● Job A
From the RSGISLib clumps classification page below, reproduce the passage that begins at the words "bandinfo = []" and stops after the words "maxField='RE1Max', meanField='RE1Mean', stdDevField='RE1Stdev'))".
● Job B
Answer these questions using the RSGISLib clumps classification page below:
(i) In what year was the paper by Clewley and others published?
(ii) What value is given for numClusters in the segmentation call?
(iii) Which band number gets the fields named RedMin, RedMax, RedMean and RedStdev?
● Job C
List every step that the RSGISLib clumps classification page below gives for doing a classification using clumps.

● Source excerpt
○ ○ ○ ○

RSGISLib Scikit-Learn Clumps Classification Module

The steps to undertaking a classification using clumps are:

  • Image segmentation to generate clumps

  • Populate attributes to clumps

  • Generate training and populate to clumps

  • Train the classifier

  • Apply the classifier

  • Collapse to generate a classification.

If you have undertaken an image segmentation and want to use those segments for a classification using RSGISLib then you need to use the image clumps representation. This is described in the paper below:

Clewley, D., Bunting, P., Shepherd, J., Gillingham, S., Flood, N., Dymond, J., Lucas, R., Armston, J., Moghaddam, M. (2014). A Python-Based Open Source System for Geographic Object-Based Image Analysis (GEOBIA) Utilizing Raster Attribute Tables Remote Sensing 6(7), 6111 6135. https://dx.doi.org/10.3390/rs6076111

Commonly we would use the Shepherd et al., (2019) segmentation using the following function:

from rsgislib.segmentation import segutils

input_img = "S2_UVD_27sept_27700_sub.kea"
clumps_img = "s2_uvd_27sept_clumps.kea"
tmp_path = "./tmp"
segutils.runShepherdSegmentation(input_img, clumps_img, tmpath=tmp_path, numClusters=60, minPxls=100, distThres=100, sampling=100, kmMaxIter=200)

Shepherd, J., Bunting, P., Dymond, J. (2019). Operational Large-Scale Segmentation of Imagery Based on Iterative Elimination Remote Sensing 11(6), 658. https://dx.doi.org/10.3390/rs11060658

To populate the clumps (i.e., segments or objects) with the attribute information used for the classification you need to use the functions within the rsgislib.rastergis module, for example:

import rsgislib.rastergis

# Populate with all statistics (min, max, mean, standard deviation)
bandinfo = []
bandinfo.append(rsgislib.rastergis.BandAttStats(band=1, minField='BlueMin', maxField='BlueMax', meanField='BlueMean', stdDevField='BlueStdev'))
bandinfo.append(rsgislib.rastergis.BandAttStats(band=2, minField='GrnMin', maxField='GrnMax', meanField='GrnMean', stdDevField='GrnStdev'))
bandinfo.append(rsgislib.rastergis.BandAttStats(band=3, minField='RedMin', maxField='RedMax', meanField='RedMean', stdDevField='RedStdev'))
bandinfo.append(rsgislib.rastergis.BandAttStats(band=4, minField='RE1Min', maxField='RE1Max', meanField='RE1Mean', stdDevField='RE1Stdev'))

○ ○ ○ ○

● Data extract
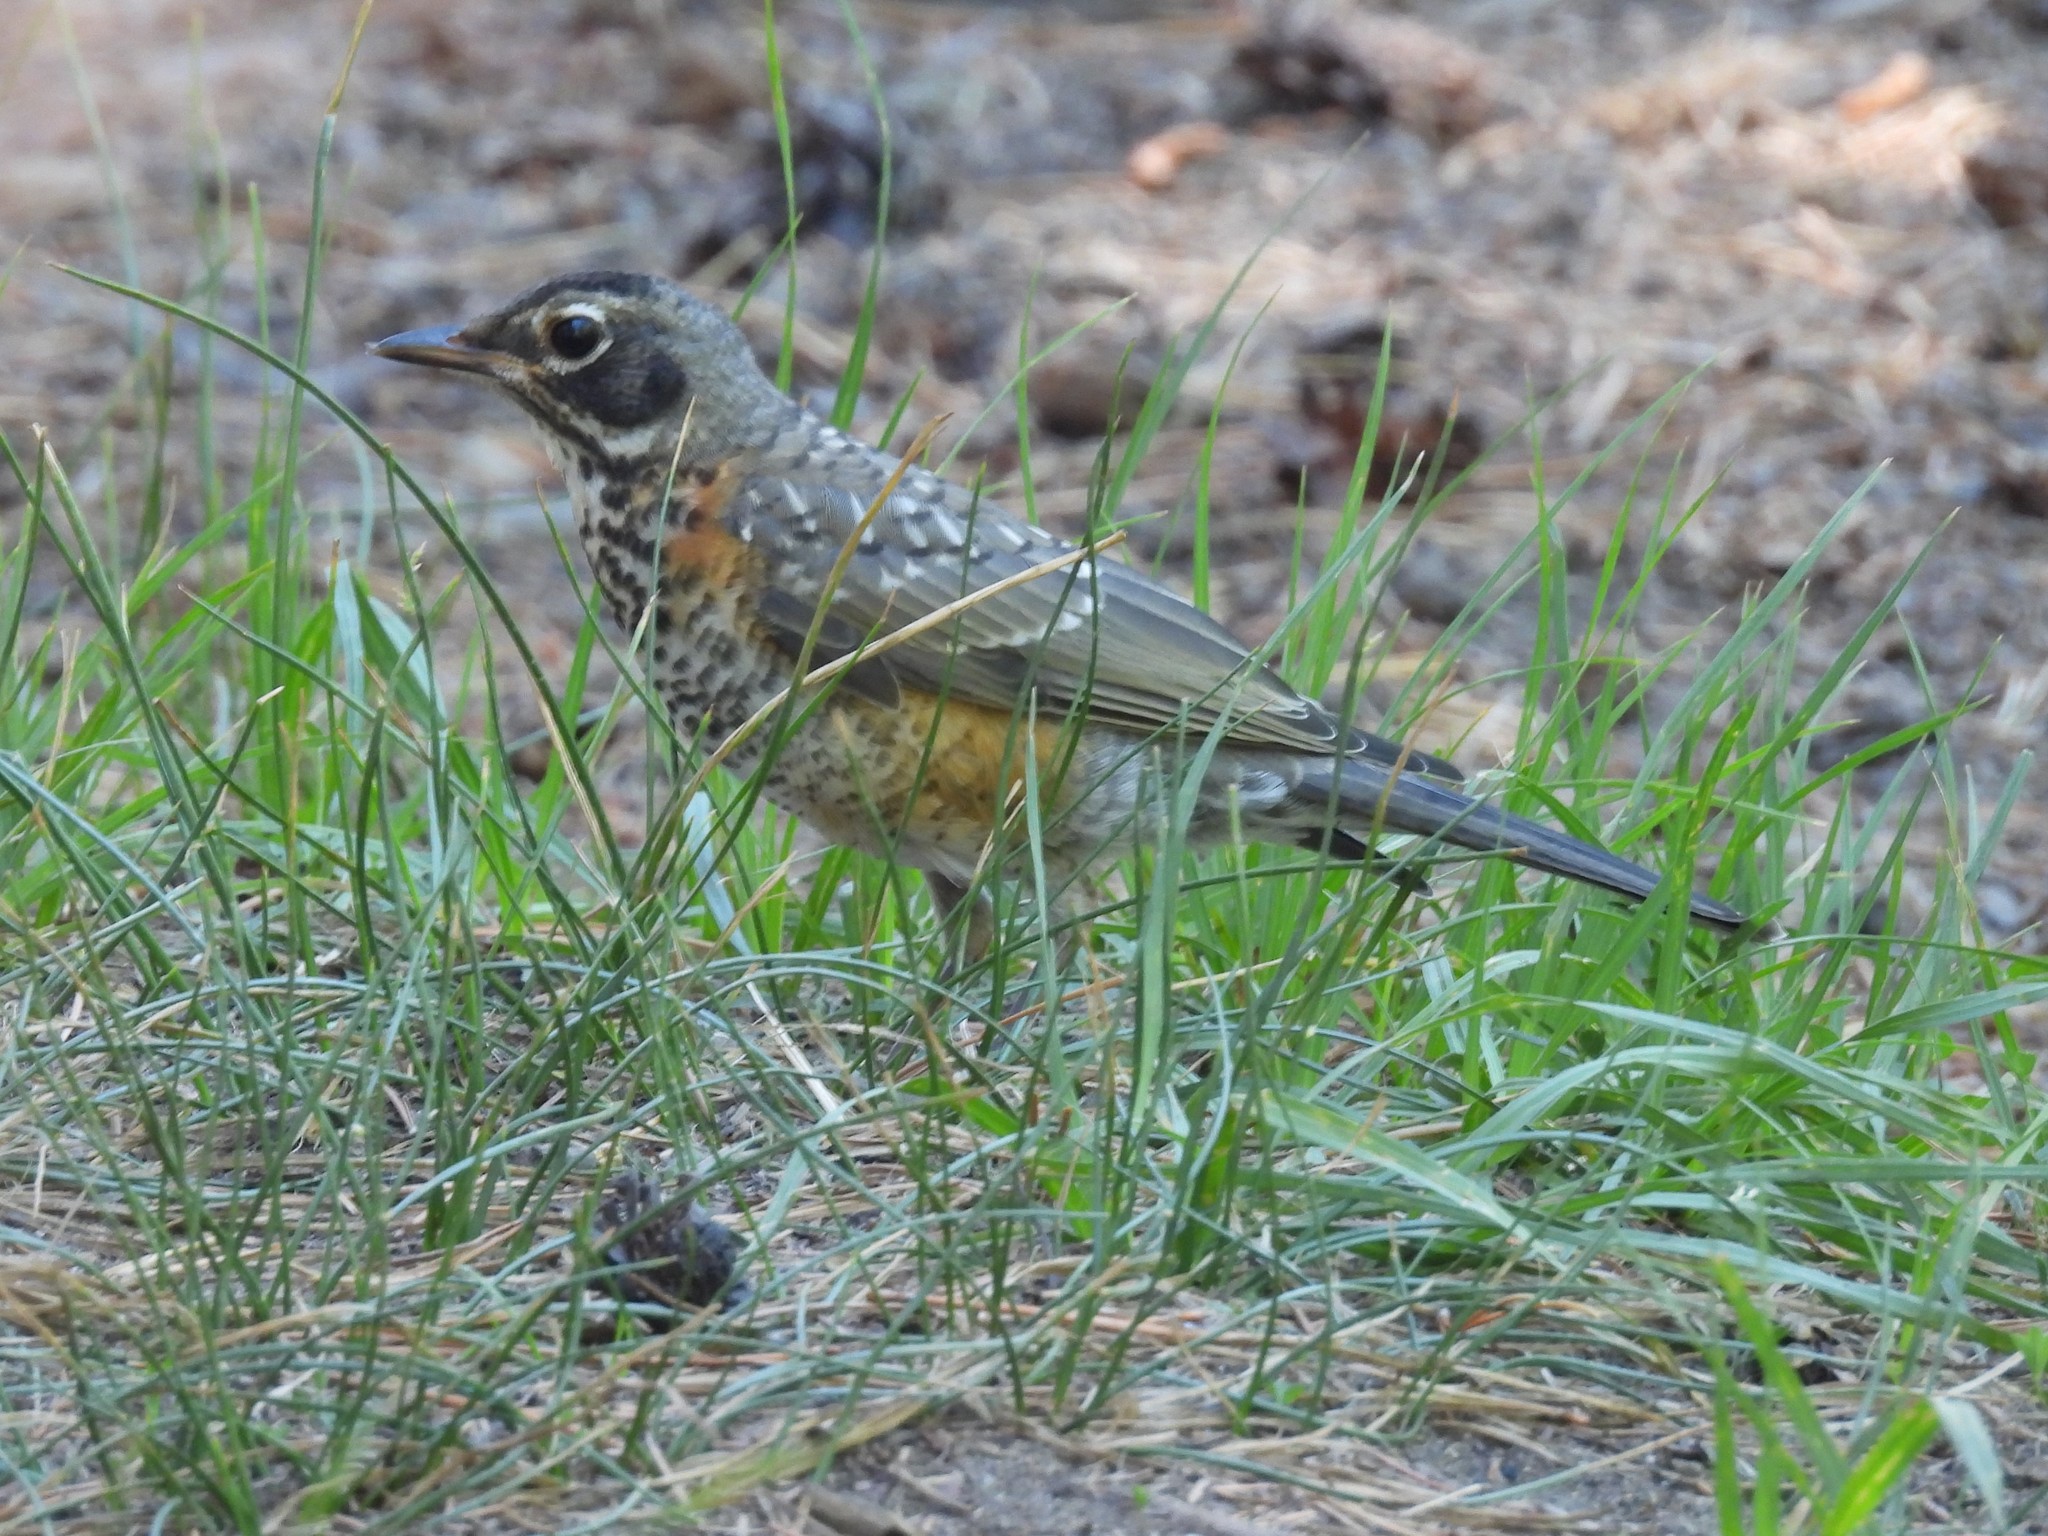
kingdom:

○ ○ ○ ○

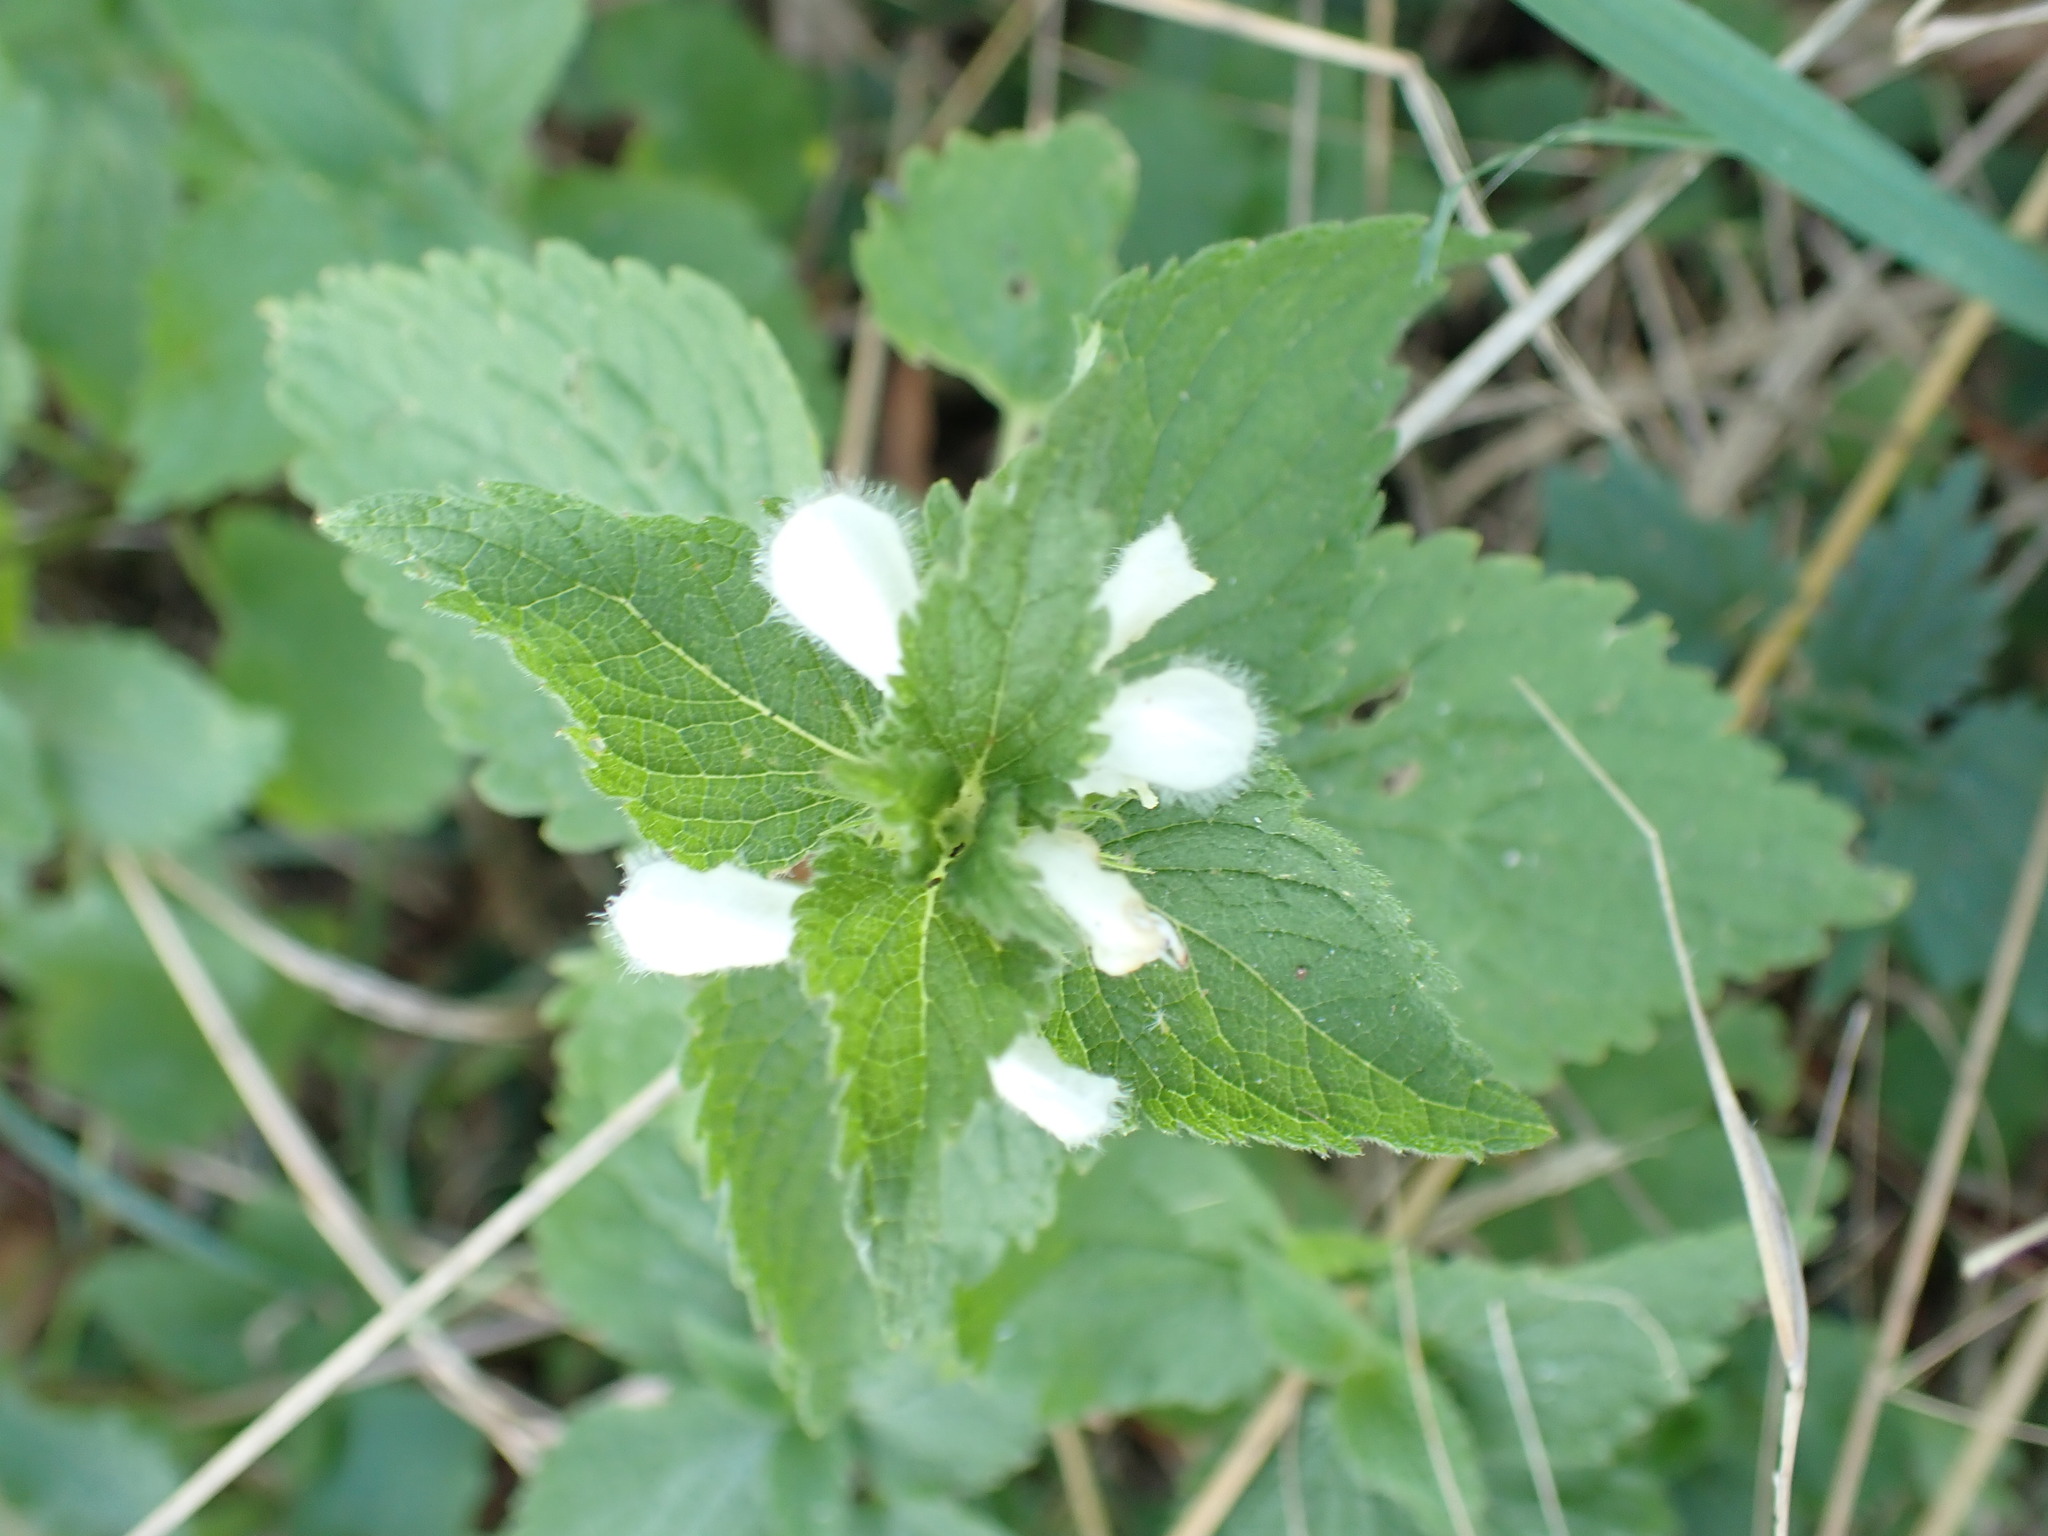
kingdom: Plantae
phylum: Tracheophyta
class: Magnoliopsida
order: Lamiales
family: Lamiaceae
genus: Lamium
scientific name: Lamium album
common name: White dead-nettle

○ ○ ○ ○

● Written answer A
bandinfo = []
bandinfo.append(rsgislib.rastergis.BandAttStats(band=1, minField='BlueMin', maxField='BlueMax', meanField='BlueMean', stdDevField='BlueStdev'))
bandinfo.append(rsgislib.rastergis.BandAttStats(band=2, minField='GrnMin', maxField='GrnMax', meanField='GrnMean', stdDevField='GrnStdev'))
bandinfo.append(rsgislib.rastergis.BandAttStats(band=3, minField='RedMin', maxField='RedMax', meanField='RedMean', stdDevField='RedStdev'))
bandinfo.append(rsgislib.rastergis.BandAttStats(band=4, minField='RE1Min', maxField='RE1Max', meanField='RE1Mean', stdDevField='RE1Stdev'))

● Written answer B
(i) 2014
(ii) 60
(iii) Band 3

● Written answer C
- Image segmentation to generate clumps
- Populate attributes to clumps
- Generate training and populate to clumps
- Train the classifier
- Apply the classifier
- Collapse to generate a classification